Kutipan Teks
Hadits no. 363, Boleh memakai baju merah jika tidak mencolok atau bercampur dengan
motif warna lain.
Ibnu
Abbas radhiyallahu 'anhuma berkata: "Aku dilarang untuk memakai kain yang berwarna merah,
memakai cincin emas dan membaca Al-Qur'an saat rukuk." [Sunan An-Nasai
no.5171: Shahih]
Koreksi terjemah:
Kata
مشمرا = artinya mengangkat pakaiannya sampai
pertengahan betis, sebagaimana dijelaskan dalam riwayat lain: “Kemudian
Nabi shallallahu'alaihiwasallam, keluar memakai pakaian merah. Seolah-olah aku
masih melihat (bagaimana) putihnya betis Nabi.” [Shahih Muslim no.777]
*
Hadits ini
menunjukkan bahwa larangan mengangkat (melipat) pakaian khusus ketika akan shalat
atau sedang shalat.
Ibnu
'Abbas radhiyallahu 'anhuma berkata: "Nabi shallallahu 'alaihi wasallam diperintahkan untuk
melaksanakan sujud dengan tujuh anggota sujud; muka, kedua telapak tangan,
kedua lutut dan kedua kaki. Dan tidak boleh (dilarang) mengikat rambut (agar
tdk terurai menyentuh tempat sujud) atau melipat pakaian." [Shahih Bukhari
no.767] [Lihat Syarah Shahih Bukhari karya syekh Ibnu Utsaimin 2/238]
Pertanyaan:
Apakah hadits Abu
Juhaifah dan Ibnu Abbas bertentangan ?
Jawaban:
Kedua
hadits tersebut memang secara dzohir bertentangan, karena hadits Ibnu Abbas melarang
pakai baju merah, sedangkan hadits Abu Juhaifah menukil bahwa Rasulullah shallallahu 'alaihi wa sallam memaki
baju merah.
Oleh
sebab itu, ulama berselisih dalam masalah ini:
Ada
yang mengharamkan secara mutlaq, dan hadits Abu Juhaifah khusus untuk Rasulullah.
Ada
yang membolehkan secara mutlaq, dan hadits yang melarang hukumnya hanya makruh
tanziih (sebaiknya ditinggalkan).
Ada
yang mengharamkan khusus warnah merah yang mencolok.
Dan
ada yang membolehkan jika bercampur dengan warna lain, seperti baju yang dipakai
Rasulullah (Hullah merah), dikatakan merah karena memiliki corak garis-garis
merah bukan karena merah polos.
Wallahu
a'lam!
317.
Hadits no. 366, Jika seorang yang shalat pakaiannya menyentuh istrinya maka shalatnya
sah.
318.
Hadits no. 367, Boleh shalat di atas tikar atau sejadah.
319.
Hadits no. 368, Boleh shalat memakai alas (sejadah) kecil yang hanya muat untuk sujud
saja.
320.

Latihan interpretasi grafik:

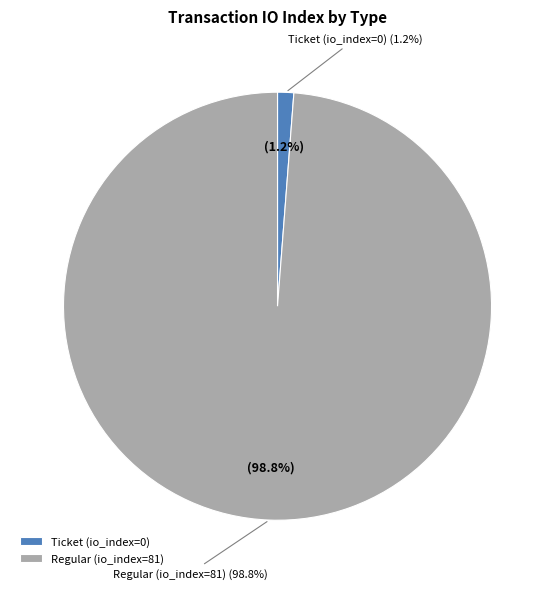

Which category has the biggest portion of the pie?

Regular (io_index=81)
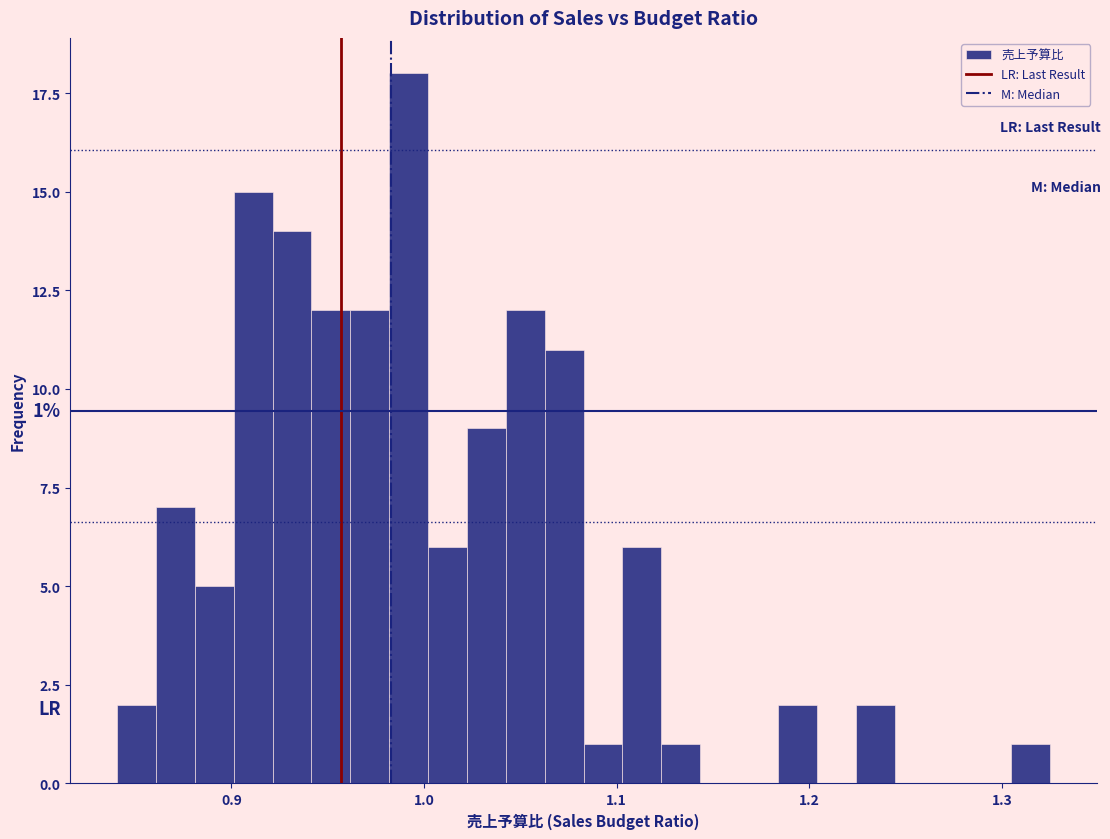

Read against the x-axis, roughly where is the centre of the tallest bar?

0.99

Tugas dan Latihan
(1) Ringkaslah kutipan teks dalam dua kalimat.
(2) Sebutkan semua hal yang dilarang bagi Ibnu Abbas menurut hadits Sunan An-Nasai no. 5171 dalam kutipan teks.
(3) Jawablah pertanyaan berikut berdasarkan kutipan teks.
(a) Apa nomor hadits Shahih Bukhari yang menyebut sujud dengan tujuh anggota sujud?
(b) Apa arti makruh tanziih?
(c) Mengapa baju yang dipakai Rasulullah (Hullah merah) dikatakan merah?

Pembahasan Soal
(1) Kutipan teks memuat hadits Ibnu Abbas yang melarang memakai kain berwarna merah, yang secara dzohir bertentangan dengan hadits Abu Juhaifah bahwa Rasulullah memakai baju merah. Karena itu ulama berselisih: ada yang mengharamkan secara mutlak, ada yang membolehkan secara mutlak dengan menganggap larangannya makruh tanziih, ada yang mengharamkan khusus merah yang mencolok, dan ada yang membolehkan jika bercampur dengan warna lain.

(2)
- Memakai kain yang berwarna merah
- Memakai cincin emas
- Membaca Al-Qur'an saat rukuk

(3)
(a) Nomor 767.
(b) Sebaiknya ditinggalkan.
(c) Karena memiliki corak garis-garis merah, bukan karena merah polos.